04 Feb 2020
Dr Tracey Vell MBE: Innovation in Valve Disease: Implementing Technology to Improve the Patient Pathway
Last week Health Innovation Manchester welcomed Heart Valve Voice, a UK charity that aims to address the under-diagnosis and under-treatment of heart valve disease, to Citylabs in Manchester where industry and clinicians where invited to partake in a round-table discussion.
Our Clinical Director, Dr Tracey Vell MBE chaired the session, which raised some key issues and initial discussions around innovative technology.
Last Thursday I was delighted to have the pleasure of welcoming Heart Valve Voice, the UK’s dedicated Heart Valve Disease charity, to CityLabs for a roundtable meeting focussing on innovation in valve disease care. The event was well attended by both healthcare professionals and industry representatives, who together discussed and debated the best way to improve patient experience and outcomes.
At Health Innovation Manchester we strive to deliver innovation into frontline care at pace and scale, thanks to our £6bn devolved health and social care system, unrivalled digital assets and ambitions, exceptional academic and research capability, and thriving industry partnerships. Our commitment to transforming the health and wellbeing of Greater Manchester’s 2.8 million citizens means we are the perfect partner for Heart Valve Voice, helping it achieve its mission to improve care and treatment for heart valve disease patients.
Heart valve disease affects around 1.5 million people above the age of 65 and there is significant fragmentation and unwanted variation in the quality of care across the country. In 2017 Heart Valve Voice worked to identify priority areas for focus within heart valve disease care and the subsequent report, Towards a Heart Healthy Future: A Gold Standard in the Diagnosis, Treatment and Management of Heart Valve Disease in Adults, set out a series of quality statements and recommendations for the management of heart valve disease. One key recommendation resulting from the project was the need to identify how innovation could be leveraged to improve patient care across the pathway. This then, was the focus of our meeting.
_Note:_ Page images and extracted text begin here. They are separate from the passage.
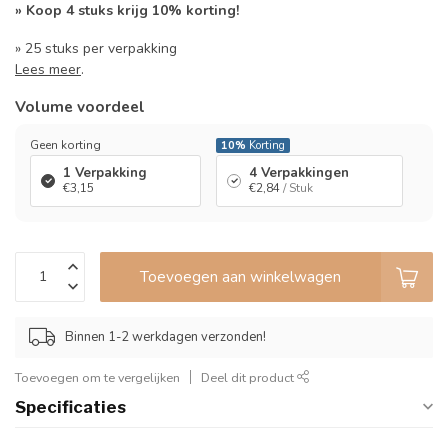
» Koop 4 stuks krijg 10% korting!
» 25 stuks per verpakking
Lees meer
.
Volume voordeel
Geen korting
10%
Korting
1 Verpakking
4 Verpakkingen
€3,15
€2,84
/ Stuk
Toevoegen aan winkelwagen
Binnen 1-2 werkdagen verzonden!
Toevoegen om te vergelijken
Deel dit product
Specificaties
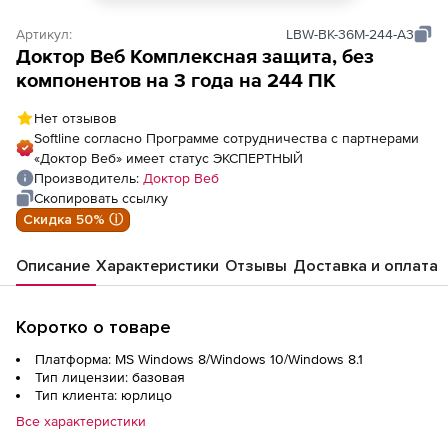
Артикул:
LBW-BK-36M-244-A3
Доктор Веб Комплексная защита, без
компонентов на 3 года на 244 ПК
Нет отзывов
Softline согласно Программе сотрудничества с партнерами
«Доктор Веб» имеет статус ЭКСПЕРТНЫЙ
Производитель:
Доктор Веб
Скопировать ссылку
Скидка 50% ⓘ
Описание
Характеристики
Отзывы
Доставка и оплата
Коротко о товаре
Платформа: MS Windows 8/Windows 10/Windows 8.1
Тип лицензии: базовая
Тип клиента: юрлицо
Все характеристики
Throughout the discussion, a key issue repeatedly arose: that data is not being shared consistently across the patient pathway. As a result, diagnostic tests are often repeated, as clinicians are unable to access results from their colleagues, leading to a longer time to treatment for patients. . Delegates discussed a number of ways to overcome this; one particularly exciting idea was the introduction of a valve disease history app where patients would be able to store their treatment history on their phones. Through putting the data in the hands of the patient, they would be empowered to share results with their different clinicians from across the pathway, ensuring continuity of care and faster access to vital interventions.
Another way to speed up treatment times is via teleconference appointments. By allowing patients the chance to discuss their symptoms from home via the internet with a valve disease specialist, the tests patients need to undertake when they visit the hospital can be predetermined. This means that the process can be streamlined, and in the best case scenario, reduce treatment times from 55 to 21 weeks.
In addition to discussing future innovations, we were also treated to a demonstration of a technological advance that is rapidly being developed in attempt to improve diagnosis. Scientists from the University of Cambridge are producing mobile based technology, linked to a stethoscope, which can detect a murmur with 93% accuracy. The device utilises artificial intelligence and machine learning to boost accuracy rates, and is intended to be used as a screening device to help refer patients for an echocardiogram, should a murmur be presenting as a cause for concern. These innovative technologies are the future of heart valve disease care, and with a more advanced version of the technology in the pipeline, many patients will benefit from earlier diagnosis.
Of course, while innovations across the pathway mean that more people with heart valve disease can be identified, a number of attendees expressed concern about the ability of our existing system to manage an increase in the diagnosed patient population. An informative discussion about the potential consequences of technology leading to a large influx of new patients being sent into the healthcare system followed, and Health Innovation Manchester will be working in partnership with Heart Valve Voice to engineer solutions to this problem as they move forward with testing innovative technology in real world scenarios.
Overall, the meeting was a great success and I am excited to be a part of future innovation projects within heart valve disease, especially the University of Cambridge app. Embracing innovation is key to improving treatment and care for patients, and I am looking forward to working with Heart Valve Voice to deliver this for valve disease patients.